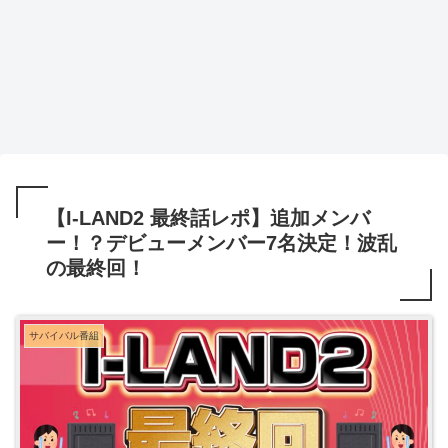
【I-LAND2 最終話レポ】追加メンバ
ー！？デビューメンバー7名決定！波乱
の最終回！
サバイバル番組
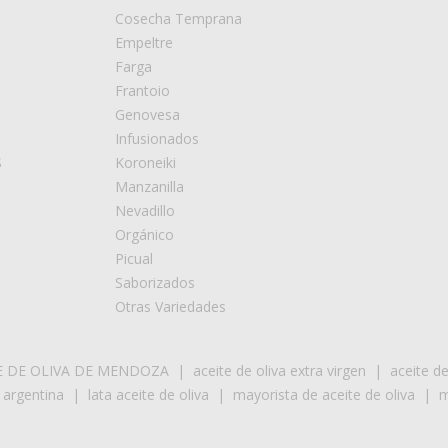
Cosecha Temprana
Empeltre
Farga
Frantoio
Genovesa
Infusionados
S
Koroneiki
Manzanilla
Nevadillo
Orgánico
Picual
Saborizados
Otras Variedades
E DE OLIVA DE MENDOZA
|
aceite de oliva extra virgen
|
aceite d
 argentina
|
lata aceite de oliva
|
mayorista de aceite de oliva
|
m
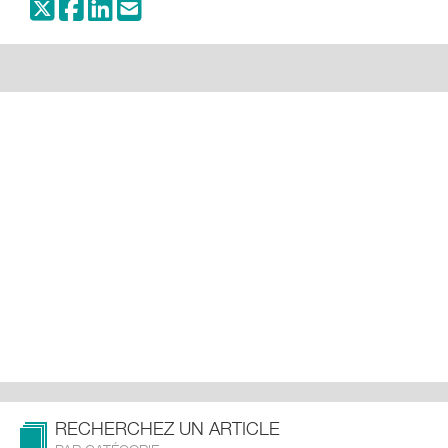
RECHERCHEZ UN ARTICLE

---------------

Find how many lines of the listing hold "aceite" and give the number by itself.

4